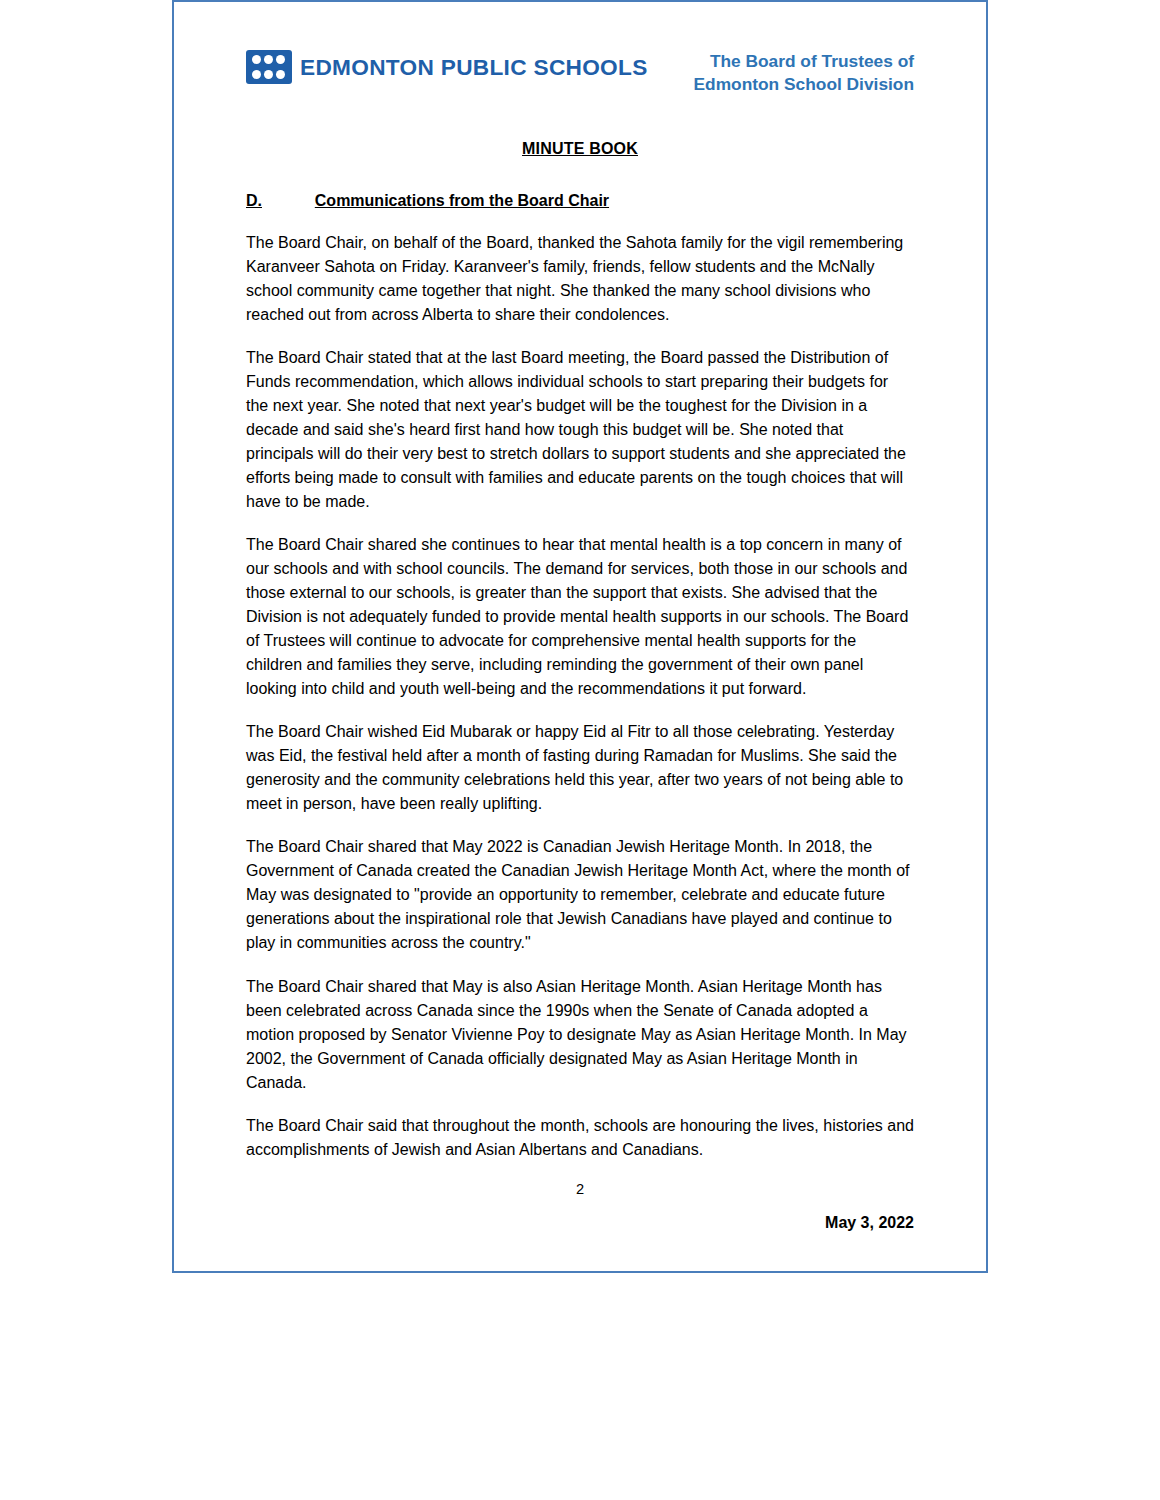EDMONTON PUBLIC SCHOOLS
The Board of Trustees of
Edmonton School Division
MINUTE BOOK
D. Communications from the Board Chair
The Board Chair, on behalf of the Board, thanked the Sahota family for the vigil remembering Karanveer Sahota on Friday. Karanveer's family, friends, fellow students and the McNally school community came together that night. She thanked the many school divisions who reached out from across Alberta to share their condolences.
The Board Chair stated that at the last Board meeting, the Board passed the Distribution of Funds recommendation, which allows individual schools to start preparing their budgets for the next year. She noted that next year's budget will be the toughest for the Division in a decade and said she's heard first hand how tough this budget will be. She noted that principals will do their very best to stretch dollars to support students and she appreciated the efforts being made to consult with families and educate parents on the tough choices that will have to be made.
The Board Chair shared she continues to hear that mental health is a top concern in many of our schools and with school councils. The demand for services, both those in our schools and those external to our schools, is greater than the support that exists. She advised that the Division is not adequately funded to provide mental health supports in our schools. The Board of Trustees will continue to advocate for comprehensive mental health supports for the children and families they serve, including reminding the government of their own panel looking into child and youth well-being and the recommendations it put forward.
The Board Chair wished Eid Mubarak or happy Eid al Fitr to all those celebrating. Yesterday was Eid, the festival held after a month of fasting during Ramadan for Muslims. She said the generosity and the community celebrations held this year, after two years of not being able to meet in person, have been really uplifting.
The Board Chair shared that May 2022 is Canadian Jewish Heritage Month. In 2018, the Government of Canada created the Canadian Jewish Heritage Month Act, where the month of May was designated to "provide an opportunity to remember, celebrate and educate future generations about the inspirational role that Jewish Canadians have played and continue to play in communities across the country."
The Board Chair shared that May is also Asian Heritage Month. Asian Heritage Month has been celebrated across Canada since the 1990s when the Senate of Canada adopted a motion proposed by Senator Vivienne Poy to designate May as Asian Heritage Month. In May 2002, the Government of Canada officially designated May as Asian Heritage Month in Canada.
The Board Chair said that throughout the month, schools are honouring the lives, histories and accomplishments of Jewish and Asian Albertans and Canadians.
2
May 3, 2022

####################

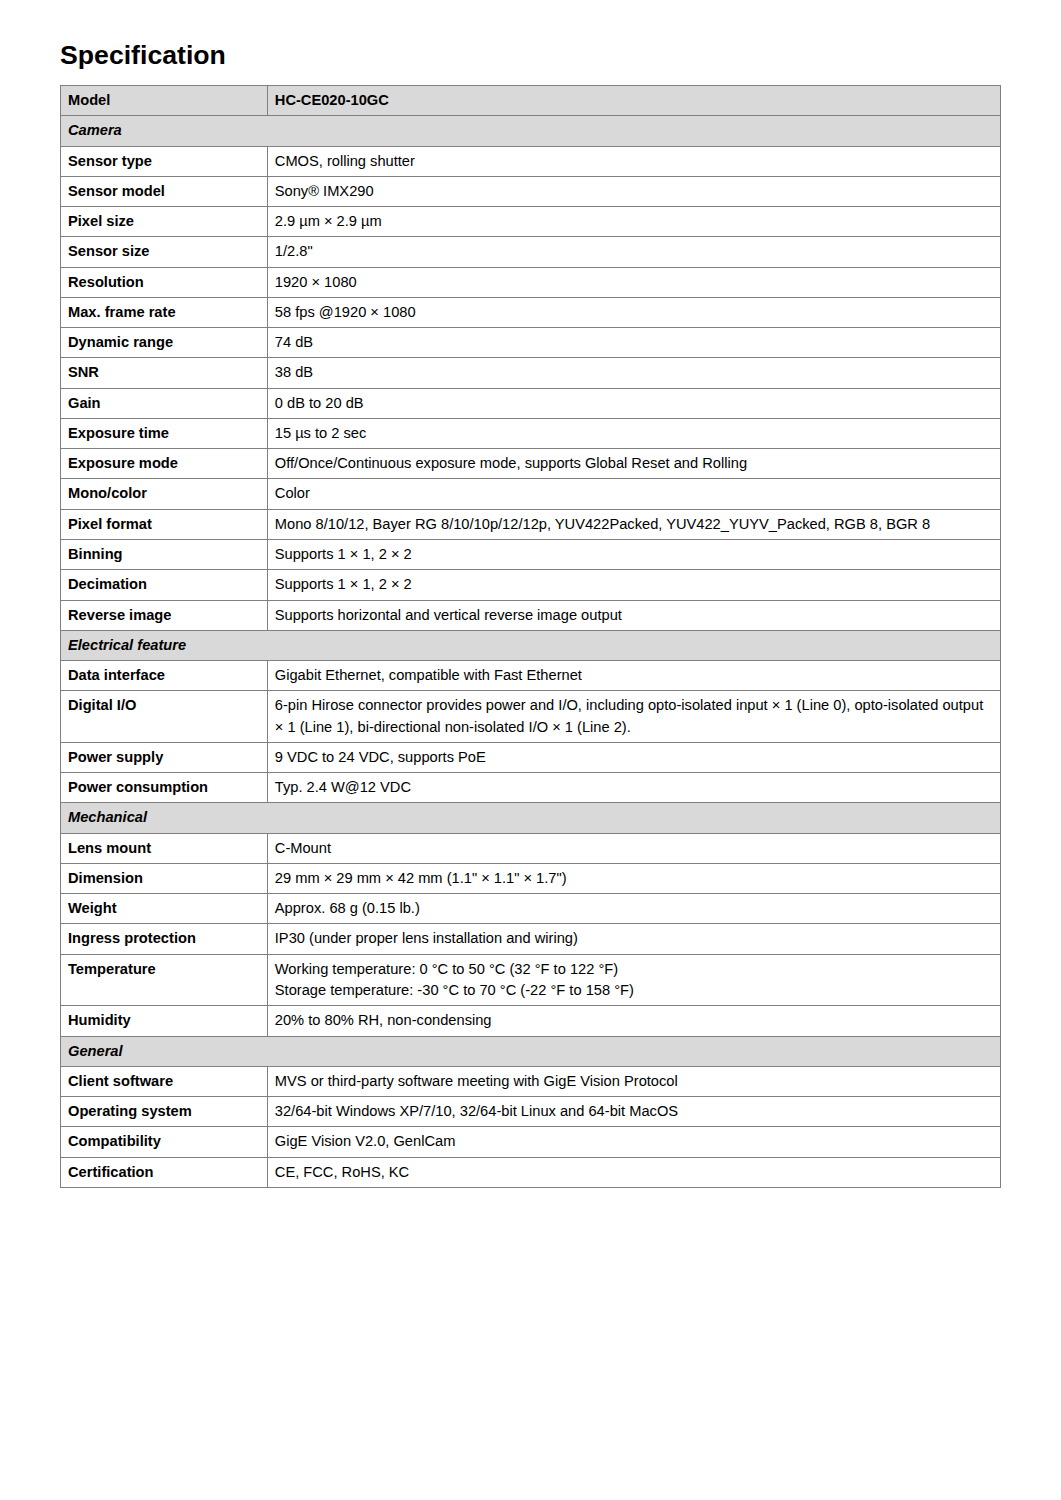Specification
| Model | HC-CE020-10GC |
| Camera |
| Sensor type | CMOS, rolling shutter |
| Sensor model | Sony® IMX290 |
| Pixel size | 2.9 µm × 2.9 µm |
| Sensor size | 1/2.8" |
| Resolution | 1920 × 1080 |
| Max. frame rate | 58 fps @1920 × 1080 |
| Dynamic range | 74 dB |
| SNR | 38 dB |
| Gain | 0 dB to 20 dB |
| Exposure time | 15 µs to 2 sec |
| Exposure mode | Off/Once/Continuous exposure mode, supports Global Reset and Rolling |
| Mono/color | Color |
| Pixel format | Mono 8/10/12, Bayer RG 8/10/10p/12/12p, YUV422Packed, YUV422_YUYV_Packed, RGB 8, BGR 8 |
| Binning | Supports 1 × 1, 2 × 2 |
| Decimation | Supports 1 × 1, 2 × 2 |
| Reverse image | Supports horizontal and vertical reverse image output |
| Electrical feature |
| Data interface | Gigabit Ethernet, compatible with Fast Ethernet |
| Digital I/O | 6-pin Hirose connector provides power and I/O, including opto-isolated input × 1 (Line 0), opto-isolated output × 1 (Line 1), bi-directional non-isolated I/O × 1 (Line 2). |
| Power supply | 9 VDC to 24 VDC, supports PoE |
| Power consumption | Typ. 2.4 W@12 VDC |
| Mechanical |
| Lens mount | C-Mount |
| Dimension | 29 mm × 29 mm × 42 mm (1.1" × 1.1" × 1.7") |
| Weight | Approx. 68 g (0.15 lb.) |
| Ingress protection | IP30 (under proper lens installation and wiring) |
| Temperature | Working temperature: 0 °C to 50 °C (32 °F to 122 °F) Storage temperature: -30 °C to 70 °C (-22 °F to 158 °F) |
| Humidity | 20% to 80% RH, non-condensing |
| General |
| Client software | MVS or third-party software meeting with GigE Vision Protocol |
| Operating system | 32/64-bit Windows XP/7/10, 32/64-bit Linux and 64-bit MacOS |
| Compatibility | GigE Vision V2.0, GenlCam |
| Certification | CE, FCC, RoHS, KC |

####################

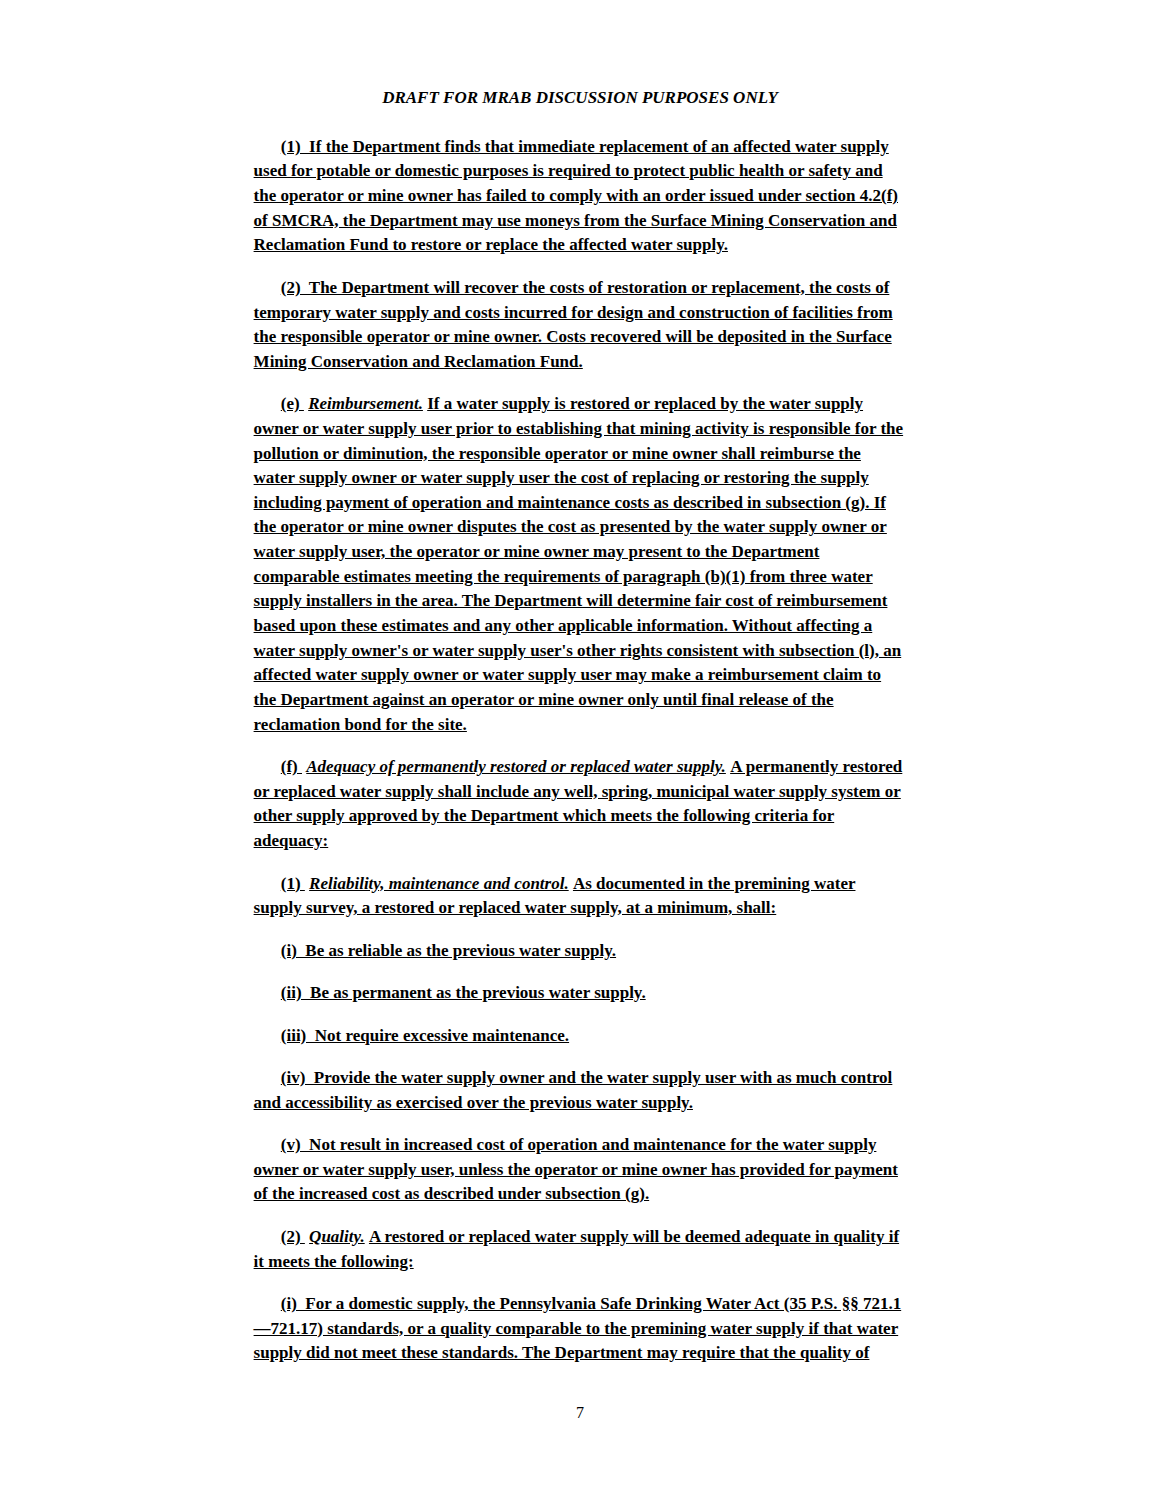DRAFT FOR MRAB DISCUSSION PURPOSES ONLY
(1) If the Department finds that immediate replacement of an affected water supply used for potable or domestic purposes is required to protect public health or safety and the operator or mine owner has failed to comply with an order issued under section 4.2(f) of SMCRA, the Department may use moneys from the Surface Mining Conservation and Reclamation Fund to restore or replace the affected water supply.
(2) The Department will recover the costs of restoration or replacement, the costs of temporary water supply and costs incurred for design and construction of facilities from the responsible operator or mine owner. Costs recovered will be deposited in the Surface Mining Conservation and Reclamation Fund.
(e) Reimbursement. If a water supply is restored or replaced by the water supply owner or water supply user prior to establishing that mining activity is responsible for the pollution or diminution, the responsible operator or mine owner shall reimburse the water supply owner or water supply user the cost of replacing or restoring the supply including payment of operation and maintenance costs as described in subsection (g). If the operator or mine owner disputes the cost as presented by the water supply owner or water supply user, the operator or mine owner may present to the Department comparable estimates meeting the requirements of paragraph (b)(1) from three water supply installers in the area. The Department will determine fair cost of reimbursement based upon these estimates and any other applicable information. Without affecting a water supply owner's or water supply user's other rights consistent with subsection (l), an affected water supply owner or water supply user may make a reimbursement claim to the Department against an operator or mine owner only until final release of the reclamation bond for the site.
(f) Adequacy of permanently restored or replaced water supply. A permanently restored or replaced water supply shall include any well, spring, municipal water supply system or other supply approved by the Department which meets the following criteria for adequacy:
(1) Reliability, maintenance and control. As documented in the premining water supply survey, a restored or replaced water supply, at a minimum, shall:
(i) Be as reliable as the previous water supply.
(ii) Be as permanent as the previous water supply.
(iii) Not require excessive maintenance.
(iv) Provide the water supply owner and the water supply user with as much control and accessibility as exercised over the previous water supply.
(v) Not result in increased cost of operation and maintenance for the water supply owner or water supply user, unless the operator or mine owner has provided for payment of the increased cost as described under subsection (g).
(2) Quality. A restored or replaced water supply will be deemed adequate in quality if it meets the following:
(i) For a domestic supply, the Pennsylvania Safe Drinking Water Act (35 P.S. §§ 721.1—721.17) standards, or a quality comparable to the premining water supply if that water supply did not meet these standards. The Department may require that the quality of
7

####################

What you should do: Please transcribe exactly the part of the records that opens with the line containing "EDMONTON PUBLIC SCHOOLS" and closes with the line containing "D. Communications from the Board Chair", both ends included, and leave out the pictures.

Reply to the task:
EDMONTON PUBLIC SCHOOLS
The Board of Trustees of
Edmonton School Division
MINUTE BOOK
D. Communications from the Board Chair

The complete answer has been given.